## Extracted information:
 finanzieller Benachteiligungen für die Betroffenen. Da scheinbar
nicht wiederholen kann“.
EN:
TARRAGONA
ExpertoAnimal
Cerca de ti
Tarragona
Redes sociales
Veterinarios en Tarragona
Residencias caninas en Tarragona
==
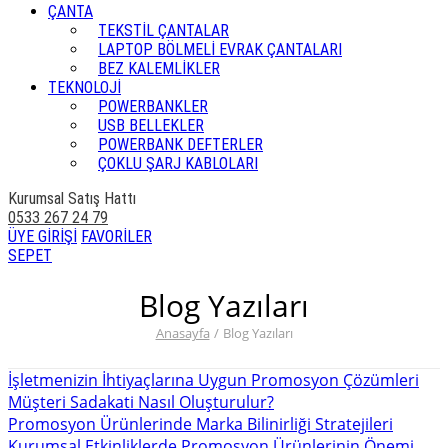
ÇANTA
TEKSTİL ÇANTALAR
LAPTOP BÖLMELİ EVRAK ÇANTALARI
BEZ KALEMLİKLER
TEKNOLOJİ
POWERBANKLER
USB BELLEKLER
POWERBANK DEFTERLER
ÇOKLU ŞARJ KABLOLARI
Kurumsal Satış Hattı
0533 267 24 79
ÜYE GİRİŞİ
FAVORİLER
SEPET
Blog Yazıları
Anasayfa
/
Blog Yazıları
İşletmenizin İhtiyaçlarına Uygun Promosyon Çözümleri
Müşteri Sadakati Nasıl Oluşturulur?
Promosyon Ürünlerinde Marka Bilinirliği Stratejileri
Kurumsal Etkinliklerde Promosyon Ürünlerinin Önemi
* * *
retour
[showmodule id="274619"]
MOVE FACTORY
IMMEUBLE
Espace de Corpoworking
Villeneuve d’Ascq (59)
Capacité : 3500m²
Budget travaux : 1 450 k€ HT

## Work required:
From the records above, transcribe exactly the run of lines that opens with the line holding "finanzieller Benachteiligungen für" and closes with the line holding "Residencias caninas en Tarragona", both included.

## Expected output:
 finanzieller Benachteiligungen für die Betroffenen. Da scheinbar
nicht wiederholen kann“.
EN:
TARRAGONA
ExpertoAnimal
Cerca de ti
Tarragona
Redes sociales
Veterinarios en Tarragona
Residencias caninas en Tarragona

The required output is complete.